Information:
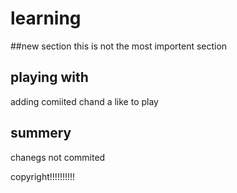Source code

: # learning

##new section
this is not the most importent section

## playing with 
adding comiited chand
a like to play
## summery
chanegs not commited

copyright!!!!!!!!!!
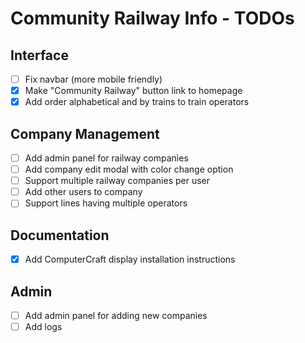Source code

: # Community Railway Info - TODOs

## Interface
- [ ] Fix navbar (more mobile friendly)
- [x] Make "Community Railway" button link to homepage
- [x] Add order alphabetical and by trains to train operators

## Company Management
- [ ] Add admin panel for railway companies
- [ ] Add company edit modal with color change option
- [ ] Support multiple railway companies per user
- [ ] Add other users to company
- [ ] Support lines having multiple operators

## Documentation
- [x] Add ComputerCraft display installation instructions
  
## Admin
- [ ] Add admin panel for adding new companies
- [ ] Add logs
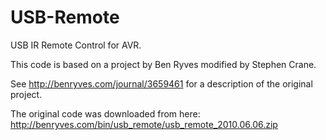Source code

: USB-Remote
==========

USB IR Remote Control for AVR.

This code is based on a project by Ben Ryves modified by Stephen Crane.

See http://benryves.com/journal/3659461 for a description of the original
project. 

The original code was downloaded from here: 
http://benryves.com/bin/usb_remote/usb_remote_2010.06.06.zip
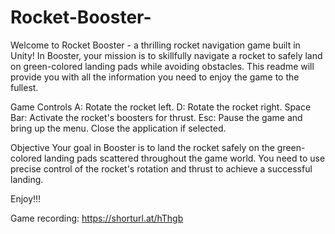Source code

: # Rocket-Booster-
Welcome to Rocket Booster - a thrilling rocket navigation game built in Unity! In Booster, your mission is to skillfully navigate a rocket to safely land on green-colored landing pads while avoiding obstacles. This readme will provide you with all the information you need to enjoy the game to the fullest.

Game Controls
A: Rotate the rocket left.
D: Rotate the rocket right.
Space Bar: Activate the rocket's boosters for thrust.
Esc: Pause the game and bring up the menu. Close the application if selected.

Objective
Your goal in Booster is to land the rocket safely on the green-colored landing pads scattered throughout the game world. You need to use precise control of the rocket's rotation and thrust to achieve a successful landing.

Enjoy!!!

Game recording: https://shorturl.at/hThgb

What to do: Leaving the pictures aside, give back all the records exactly as they are.

Solution to the problem:
Source code

: # learning

##new section
this is not the most importent section

## playing with 
adding comiited chand
a like to play
## summery
chanegs not commited

copyright!!!!!!!!!!
Source code

: # Community Railway Info - TODOs

## Interface
- [ ] Fix navbar (more mobile friendly)
- [x] Make "Community Railway" button link to homepage
- [x] Add order alphabetical and by trains to train operators

## Company Management
- [ ] Add admin panel for railway companies
- [ ] Add company edit modal with color change option
- [ ] Support multiple railway companies per user
- [ ] Add other users to company
- [ ] Support lines having multiple operators

## Documentation
- [x] Add ComputerCraft display installation instructions
  
## Admin
- [ ] Add admin panel for adding new companies
- [ ] Add logs
Source code

: USB-Remote
==========

USB IR Remote Control for AVR.

This code is based on a project by Ben Ryves modified by Stephen Crane.

See http://benryves.com/journal/3659461 for a description of the original
project. 

The original code was downloaded from here: 
http://benryves.com/bin/usb_remote/usb_remote_2010.06.06.zip
Source code

: # Rocket-Booster-
Welcome to Rocket Booster - a thrilling rocket navigation game built in Unity! In Booster, your mission is to skillfully navigate a rocket to safely land on green-colored landing pads while avoiding obstacles. This readme will provide you with all the information you need to enjoy the game to the fullest.

Game Controls
A: Rotate the rocket left.
D: Rotate the rocket right.
Space Bar: Activate the rocket's boosters for thrust.
Esc: Pause the game and bring up the menu. Close the application if selected.

Objective
Your goal in Booster is to land the rocket safely on the green-colored landing pads scattered throughout the game world. You need to use precise control of the rocket's rotation and thrust to achieve a successful landing.

Enjoy!!!

Game recording: https://shorturl.at/hThgb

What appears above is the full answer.